NFS server hostname not responding	`netstat -m` or `nfsstat`	Server not keeping up with request arrival rate	Check the network. If the problem is not the network, add appropriate Prestoserve NFS accelerator, or upgrade the server.
High I/O wait time or CPU idle time; slow disk access times or `NFS server` hostname `not responding`	`iostat` `-x`	I/O load not balanced across disks; the `svc_t` value is greater than 40 ms	Take a large sample (~2 weeks). Balance the load across disks; add disks as necessary. Add a Prestoserve NFS accelerator for synchronous writes. To reduce disk and network traffic, use `tmpfs` for `/tmp` for both server and clients. Measure system cache efficiencies. Balance load across disks; add disks as necessary.
Slow response when accessing remote files	`netstat -s` or `snoop`	Ethernet interface dropping packets	If retransmissions are indicated, increase buffer size. For information on how to use `snoop`, see "`snoop`"" in Appendix A, Using NFS Performance-Monitoring and Benchmarking Tools.

Network Bottlenecks

This section (see Table 5-4) shows network-related bottlenecks and how to remedy them.

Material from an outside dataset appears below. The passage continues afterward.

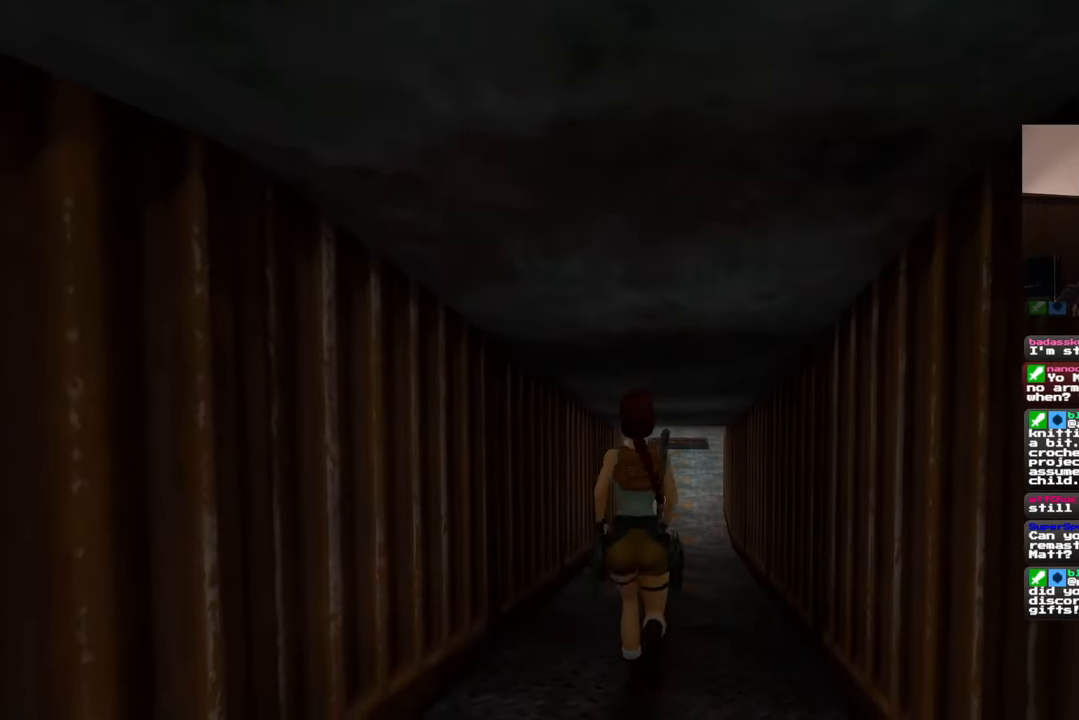
{"buttons": [], "left_stick": "up", "right_stick": "center", "events": [[467, "right_stick", "center"]]}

Table 5-4 Network-Related Bottlenecks


Symptoms	Command/Tool	Cause	Solution
Poor response time when accessing directories mounted on different subnets or NFS server hostname not responding	`netstat -rs`	NFS requests being routed	Keep clients on the subnet directly connected to server.
Poor response time when accessing directories mounted on different subnets or `N`FS server hostname not responding	`netstat -s` shows incomplete or bad headers, bad data length fields, bad checksums.	Network problems	Check the network hardware.
Poor response time when accessing directories mounted on different subnets or NFS server hostname not responding; sum of input and output packets per second for an interface is over 600 per second	`netstat -i`	Network overloaded	The network segment is very busy. If this is a recurring problem, consider adding another (`le`) network interface.
Network interface collisions are over 120 per second	`netstat -i`	Network overloaded	Reduce the number of machines on the network or check the network hardware.
Poor response time when accessing directories mounted on different subnets or NFS server hostname not responding	`netstat` `-i`	High packet collision rate (`Collis/Opkts`>.10)	- If packets are corrupted, it may be due to a corrupted MUX box; use the Network General Sniffer product or another protocol analyzer to find the cause. - Check for overloaded network. If there are too many nodes, create another subnet. - Check network hardware; could be bad tap, transceiver, hub on 10base-T. Check cable length and termination.